Would it be useful for the consumer of the API to have a more descriptive interface (similar to my original proposal preserving the BE/LE suffix), that allows the callers code to indicate the byte order, but also set default (preserving all existing apis etc).
If it was confusing to us, it may be to others?
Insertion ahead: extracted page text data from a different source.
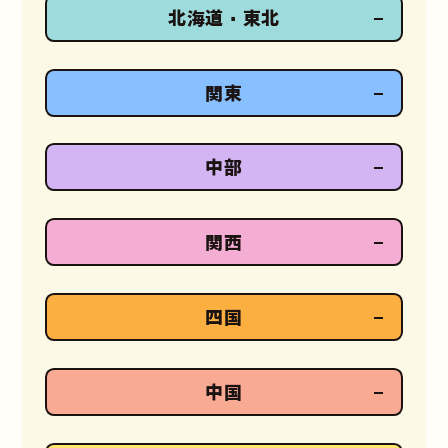
北海道・東北
関東
中部
関西
四国
中国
Otherwise... if you head down the path of wrapping existing methods to create the new api:

readWordSwapped(addr, cmd, cb) {
  this.readWord(addr, cmd, (err, rawData) => {
    if(err) { return cb(err) }
    return cb(null, swapWord(rawData))
  })
}

readWordSwappedSync(addr, cmd) {
  return swapWord(this.readWordSync(add, cmd))
}

writeWordSwapped(addr, cmd, word, cb) {
  this.writeWord(addr, cmd, swapWord(word), cb)
}

writeWordSwappedSync(addr, cmd, word) {
  return this.writeWordSync(addr, cmd, swapWord(word))
}

promise version

readWordSwapped(addr, cmd) {
  return this.readWord(addr, cmd).then(swapWord)
}

writeWordSwapped(addr, cmd, word) {
  return this.writeWord(swapWord(word))
}

quick and dirty

function swapWord(word) {
  checkWord(word)
  if(word == 0) { return 0 } // short circuit not needed 
  return ((word & 0x00FF) << 8) | ((word & 0xFF00) >> 8)
}

test-ish

describe('swapWord', () => {
  it('should throw on invalid Word', () => {
    expect(() => swapWord('not an integer')).to.throw()
    expect(() => swapWord(3.14)).to.throw()
    expect(() => swapWord(null)).to.throw()
    expect(() => swapWord(0xFFFF + 1))
  })

  it('should preserve Zero', () => {
    expect(swapWord(0)).to.equal(0)
  })

  it('should swap all know values', () => {
    // flatten(range(0, 0xFF).map(i => range(0, 0xFF).map(j => ({ exp: ..., swap: ... }))))
    for(i = 0; i < 0xFF; i++) {
      for(j = 0; j < 0xFF; j++) {
        const swappedWord = j << 8 | i
        const expectedWord = i << 8 | j 
        expect(swapWord(swappedWord).to.equal(expectedWord))
      }
    }
  })
})

_{* please excuse any mistakes, written in browser :)}

Given the amount of added code this way for, basically the addition of the swapWord method, it seems heavy. An argument could be made that this is Application logic at this point and should be pushed into that layer .. keeping this library "clean" (back to my original point of not adding anything :P)

If this is half-close to your code let me know and we can create a PR.

[lynniemagoo]

I offered a thumbs up above regarding the simpler API. I have also wondered about this. If you really needed to do something here, I'd recommend using bitwise operations to do the swap.

Assuming you know how to break apart 16 bits, into variables x and y.

(((x) ^= (y)), ((y) ^= (x)), ((x) ^= (y))); // No-temp-var swap operation

In NodeJS, depending on the OS, you have platform-specific Endian as well as platform specific-EOL.

There are indeed many things at play here such as byte ordering on the I2C Bus as well as bit ordering within a byte and, IMO, adding layer upon layer of BE vs LE only adds confusion unless of course you are checking the platform endianness.

There's nothing that says you could not wrap the methods you want with a mixing and weave the behavior you desire. I have to agree with keeping things simple with regard to 'number' data type.